- **GIVEN PASSAGE**
*** Block opens ***

Those drones, in turn, have proven themselves to be very successful machines –
although not on the battlefield. In the warzone, the drones are crap, and all
the stats show they actually worsen hostility situations, raise the rate of
guerilla attacks, and in general create counter-productive havoc. No, the zone
in which these drones have proven, without doubt, to be the world’s best weapon
is in D.C., where selling drone projects to the Federal piggy bank has raised
housing prices (as well as the price of a decent private school) for thousands
of employees of the war system, who profit from every scheme swallowed by the
Obama Pentagon. This is a kill chain to die for!… As so many human products do
in Somalia, Afghanistan, Iraq, Yemen, Pakistan and other exotic places.
Cockburn’s journalistic trick of tying the Bush-Obama
klepto-krieg to the irresistible rise of David Deptula is, perhaps, a bit
unfair, but it is good fun. Deptula is always in the background, it seems, when
money is shifting to one defense industry vehicle or another, automatizing the
hell out of the battlefield. And this, for those who know their Catch – 22,
throws us back on one of the prophetic figures in that book: Milo Minderbinder.
Milo is the man in Yossarian’s unit who sees the war as what it is – a market
interspersed by firefights – and relentlessly privatizes the unit’s supplies,
trading them in an increasingly bizarre bizarre for other commodities. The
bombing in Catch-22 – irrational and relentless – is the binary partner to
Milo’s all too rational quest for profit. The two sides converge in what Tom
Powers calls Catch-22’s central scene – the death of Snowden. Snowden, who is
the flattest of flat characters – we just know that he is young, perhaps a
teenager, and that he is a tailgunner – is hit by flak when Yossarian’s plane
is on a bombing mission. Yossarian proceeds back through the fuselage to patch
him up. He finds that Snowden has a large wound on his thigh, the size of a
football. Snowden is conscious and keeps telling Yossarian he is cold. So
Yossarian opens the first aid kit: “The twelve syrettes of morphine had been
stolen from the case and replaced by a cleanly lettered note that said: ‘What’s
good for M. and M. enterprises is good for the country. Milo Minderbinder.”

*** Block closes ***

- **REQUIRED WORK**
Carry on the piece about drones and Milo Minderbinder from its final sentence.

[Recorded data]
*** Block opens ***

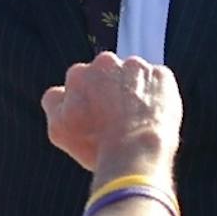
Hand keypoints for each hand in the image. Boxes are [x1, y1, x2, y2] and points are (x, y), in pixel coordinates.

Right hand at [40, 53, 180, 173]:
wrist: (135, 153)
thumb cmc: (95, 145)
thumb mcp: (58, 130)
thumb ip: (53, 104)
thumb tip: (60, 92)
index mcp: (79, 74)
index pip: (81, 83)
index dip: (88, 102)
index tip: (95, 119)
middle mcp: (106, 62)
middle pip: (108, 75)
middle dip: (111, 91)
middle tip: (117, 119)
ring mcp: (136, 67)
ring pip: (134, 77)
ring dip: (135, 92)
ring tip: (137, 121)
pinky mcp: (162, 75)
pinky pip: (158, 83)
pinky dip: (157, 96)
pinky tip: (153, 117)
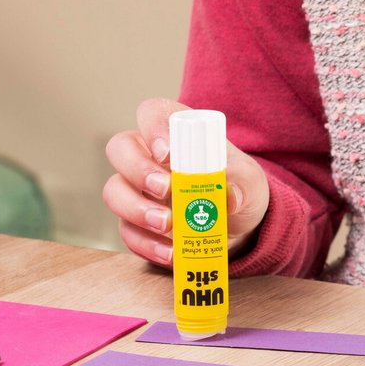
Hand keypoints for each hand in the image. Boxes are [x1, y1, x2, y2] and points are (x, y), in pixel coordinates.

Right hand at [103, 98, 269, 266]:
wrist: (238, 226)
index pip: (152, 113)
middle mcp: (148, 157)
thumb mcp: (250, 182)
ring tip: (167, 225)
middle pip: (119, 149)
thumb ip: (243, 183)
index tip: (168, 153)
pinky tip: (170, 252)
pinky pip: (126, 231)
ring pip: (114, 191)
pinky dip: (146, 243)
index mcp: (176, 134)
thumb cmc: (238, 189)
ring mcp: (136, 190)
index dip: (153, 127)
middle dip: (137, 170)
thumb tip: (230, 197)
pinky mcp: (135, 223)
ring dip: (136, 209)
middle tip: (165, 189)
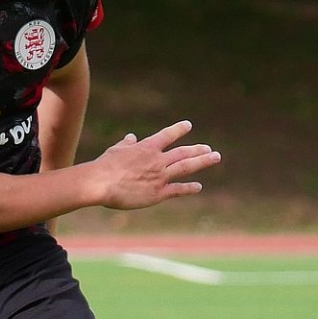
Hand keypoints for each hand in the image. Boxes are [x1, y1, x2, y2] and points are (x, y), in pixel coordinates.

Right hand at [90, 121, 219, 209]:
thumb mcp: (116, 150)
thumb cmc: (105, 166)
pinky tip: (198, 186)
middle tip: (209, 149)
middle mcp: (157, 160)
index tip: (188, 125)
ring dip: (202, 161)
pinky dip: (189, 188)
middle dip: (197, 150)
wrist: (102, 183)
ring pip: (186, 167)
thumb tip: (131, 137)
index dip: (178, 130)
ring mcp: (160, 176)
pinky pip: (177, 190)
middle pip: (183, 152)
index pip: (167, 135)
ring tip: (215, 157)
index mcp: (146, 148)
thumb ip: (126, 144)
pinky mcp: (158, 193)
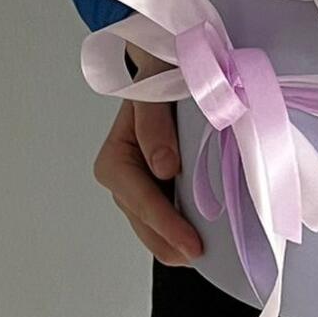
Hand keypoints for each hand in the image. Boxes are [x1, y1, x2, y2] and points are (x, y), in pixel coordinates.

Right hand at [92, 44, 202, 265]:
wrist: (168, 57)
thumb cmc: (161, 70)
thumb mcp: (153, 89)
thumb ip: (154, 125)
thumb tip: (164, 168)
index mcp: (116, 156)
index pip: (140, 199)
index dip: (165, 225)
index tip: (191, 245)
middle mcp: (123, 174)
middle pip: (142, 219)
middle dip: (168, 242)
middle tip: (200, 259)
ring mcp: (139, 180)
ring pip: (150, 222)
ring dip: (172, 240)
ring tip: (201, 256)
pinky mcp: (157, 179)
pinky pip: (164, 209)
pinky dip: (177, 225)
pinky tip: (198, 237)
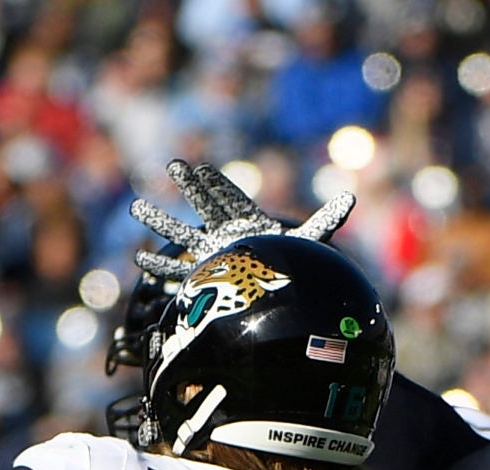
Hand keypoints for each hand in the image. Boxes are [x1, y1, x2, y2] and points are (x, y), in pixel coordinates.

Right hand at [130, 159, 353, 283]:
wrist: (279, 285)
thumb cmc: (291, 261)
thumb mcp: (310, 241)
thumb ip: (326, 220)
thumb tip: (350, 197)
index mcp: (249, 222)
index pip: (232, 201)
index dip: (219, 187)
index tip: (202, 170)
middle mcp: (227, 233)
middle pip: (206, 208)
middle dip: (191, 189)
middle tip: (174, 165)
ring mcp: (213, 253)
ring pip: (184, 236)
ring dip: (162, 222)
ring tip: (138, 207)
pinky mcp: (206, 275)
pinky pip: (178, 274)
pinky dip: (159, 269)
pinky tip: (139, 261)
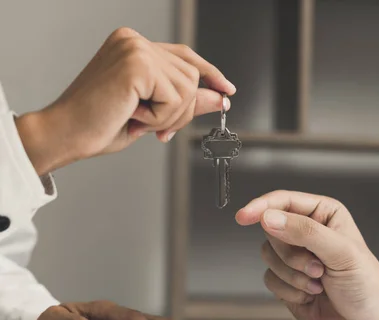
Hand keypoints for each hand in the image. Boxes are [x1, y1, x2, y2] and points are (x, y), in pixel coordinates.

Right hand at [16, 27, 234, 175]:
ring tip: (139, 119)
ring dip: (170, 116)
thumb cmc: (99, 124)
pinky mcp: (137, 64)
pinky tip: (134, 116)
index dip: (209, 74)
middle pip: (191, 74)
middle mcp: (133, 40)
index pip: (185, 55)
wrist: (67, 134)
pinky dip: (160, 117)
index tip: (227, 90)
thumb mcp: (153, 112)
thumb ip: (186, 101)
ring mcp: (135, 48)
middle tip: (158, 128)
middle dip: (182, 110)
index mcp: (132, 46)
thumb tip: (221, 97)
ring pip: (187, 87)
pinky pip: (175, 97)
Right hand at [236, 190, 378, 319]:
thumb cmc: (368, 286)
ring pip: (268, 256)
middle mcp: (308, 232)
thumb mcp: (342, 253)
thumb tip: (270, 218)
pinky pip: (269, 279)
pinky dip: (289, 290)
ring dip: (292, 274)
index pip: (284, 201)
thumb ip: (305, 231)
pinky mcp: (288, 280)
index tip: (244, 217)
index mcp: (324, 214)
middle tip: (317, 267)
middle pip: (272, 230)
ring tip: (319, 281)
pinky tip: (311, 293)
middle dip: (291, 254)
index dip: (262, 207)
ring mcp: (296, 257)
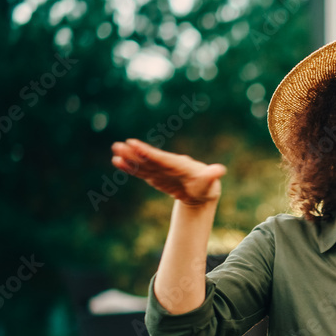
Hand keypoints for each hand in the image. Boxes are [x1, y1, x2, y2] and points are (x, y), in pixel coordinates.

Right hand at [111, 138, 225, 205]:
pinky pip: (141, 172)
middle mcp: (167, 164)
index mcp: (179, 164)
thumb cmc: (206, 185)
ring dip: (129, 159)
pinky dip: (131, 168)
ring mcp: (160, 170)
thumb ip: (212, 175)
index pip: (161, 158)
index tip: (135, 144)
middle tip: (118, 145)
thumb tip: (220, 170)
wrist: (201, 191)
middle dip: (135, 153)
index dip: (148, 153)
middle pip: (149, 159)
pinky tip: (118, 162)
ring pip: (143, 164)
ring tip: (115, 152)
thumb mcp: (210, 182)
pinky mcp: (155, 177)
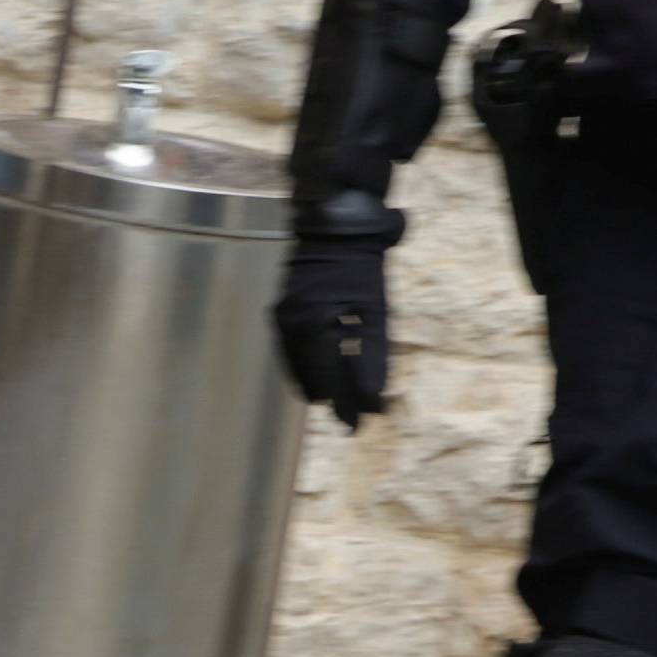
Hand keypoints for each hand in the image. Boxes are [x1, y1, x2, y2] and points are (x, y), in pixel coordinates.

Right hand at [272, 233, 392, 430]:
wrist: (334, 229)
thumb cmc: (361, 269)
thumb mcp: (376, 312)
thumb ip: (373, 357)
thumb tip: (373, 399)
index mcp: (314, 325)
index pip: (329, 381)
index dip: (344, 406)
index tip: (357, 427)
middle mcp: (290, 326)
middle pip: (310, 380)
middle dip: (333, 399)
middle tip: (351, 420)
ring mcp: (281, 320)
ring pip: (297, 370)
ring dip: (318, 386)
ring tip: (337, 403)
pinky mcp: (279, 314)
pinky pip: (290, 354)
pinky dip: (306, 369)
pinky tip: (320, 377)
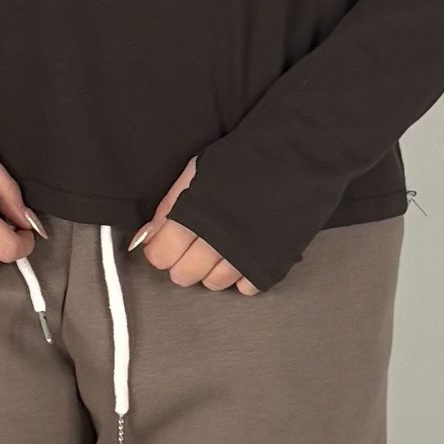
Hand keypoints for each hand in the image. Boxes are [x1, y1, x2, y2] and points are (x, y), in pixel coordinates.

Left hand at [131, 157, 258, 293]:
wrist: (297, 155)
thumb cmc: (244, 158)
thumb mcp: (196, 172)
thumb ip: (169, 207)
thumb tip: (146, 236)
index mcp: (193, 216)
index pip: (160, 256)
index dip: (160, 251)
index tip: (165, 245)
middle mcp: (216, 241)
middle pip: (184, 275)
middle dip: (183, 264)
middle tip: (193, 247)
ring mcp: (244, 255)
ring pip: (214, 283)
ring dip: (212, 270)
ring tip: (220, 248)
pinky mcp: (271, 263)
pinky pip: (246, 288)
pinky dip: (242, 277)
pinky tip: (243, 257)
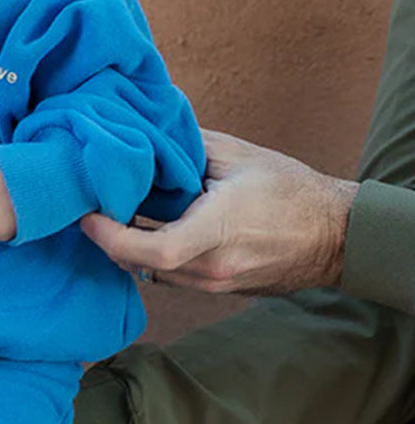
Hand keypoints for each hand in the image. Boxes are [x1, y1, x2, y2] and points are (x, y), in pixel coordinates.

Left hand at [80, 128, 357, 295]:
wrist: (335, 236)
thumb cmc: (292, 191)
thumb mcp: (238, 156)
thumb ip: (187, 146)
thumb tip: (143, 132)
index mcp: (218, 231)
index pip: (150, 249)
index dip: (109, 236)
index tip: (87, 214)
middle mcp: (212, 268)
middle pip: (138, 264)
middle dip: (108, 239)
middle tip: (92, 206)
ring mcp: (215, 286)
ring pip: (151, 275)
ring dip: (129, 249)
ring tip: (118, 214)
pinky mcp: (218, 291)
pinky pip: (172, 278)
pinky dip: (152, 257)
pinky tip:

*** Block closes ***

- **RESPONSE**
As it turns out, Snowden wouldn’t have been helped anyway. In
a scene that is probably being correlated in Afghanistan even as I type this,
deep in the comfort of the war on terror cocoon, Yossarian finds that repairing
the leg wound hasn’t helped: “Yossarian bent forward to peer and saw a
strangely colored stain seeping through the coveralls just above the armhole of
Snowden’s flak jacket. Yossarian felt
his heart stop, then pound so violently he found it difficult to breathe.
Snowden was wounded inside his flak suit. Yosarian ripped open the snaps of
Snowden’s flak suit and heard himself scream wildly as Snowden’s insides
slithered to the floor in a soggy pile and just kept dripping out.”
And the
beat goes on. Kill chains – every link is lovingly handcrafted by the men you can trust! Be a realistic, and remember - dronification is a small price to pay for the liberty we all enjoy so much.